The Supreme Court found that the above, which were findings of fact made by the First Division, showed that there was no causal link between the adverse credit reference and the second and third heads of loss. As there was no legal error demonstrated, the Supreme Court concluded that it was precluded from going behind the findings of fact by the Inner House. 
 
Although the Supreme Court allowed the appeal and declared that Mr Durkin was entitled to rescind and had validly rescinded the credit agreement, it only awarded damages of £8,000.00 to Mr Durkin as a result of the injury caused to his credit by HFC’s breach of its duty of care.
 
COMMENTARY
 
This writer takes the position that the Supreme Court had reached the right decision. It seems completely unreasonable and commercially impracticable for a credit agreement to remain standing when the underlying supply agreement has been rescinded, particularly when the credit obtained under the credit agreement could only be used to purchase the subject matter of the supply agreement.  
 
It would also seem to be the correct view that the burden must rest on the creditor to investigate any dispute arising from a credit agreement before making statements to the credit reference agencies as the creditor would be in the best position to carry out the investigation to determine whether the default had in fact occurred.
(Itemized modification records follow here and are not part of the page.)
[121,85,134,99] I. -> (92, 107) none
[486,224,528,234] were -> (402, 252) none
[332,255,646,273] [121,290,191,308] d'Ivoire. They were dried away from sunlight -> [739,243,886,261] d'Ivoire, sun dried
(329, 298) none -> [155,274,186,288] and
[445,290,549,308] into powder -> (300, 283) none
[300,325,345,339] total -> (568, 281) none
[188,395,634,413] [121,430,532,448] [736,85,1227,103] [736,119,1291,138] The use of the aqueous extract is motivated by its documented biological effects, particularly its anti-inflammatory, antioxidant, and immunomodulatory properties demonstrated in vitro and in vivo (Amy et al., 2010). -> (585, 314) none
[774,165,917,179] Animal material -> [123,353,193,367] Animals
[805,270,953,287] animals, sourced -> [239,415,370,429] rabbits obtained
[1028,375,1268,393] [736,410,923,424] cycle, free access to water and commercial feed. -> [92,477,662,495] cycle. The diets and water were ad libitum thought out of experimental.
In the writer’s view, this is the key point in the Supreme Court’s decision.   
 
Although Mr Durkin’s success in the Supreme Court may seem like a hollow victory to him, his perseverance has clarified the law on section 12(b) of the Consumer Credit Act 1974 and set a benchmark for creditors to follow in the reporting of alleged defaults on financing agreements to credit reference agencies.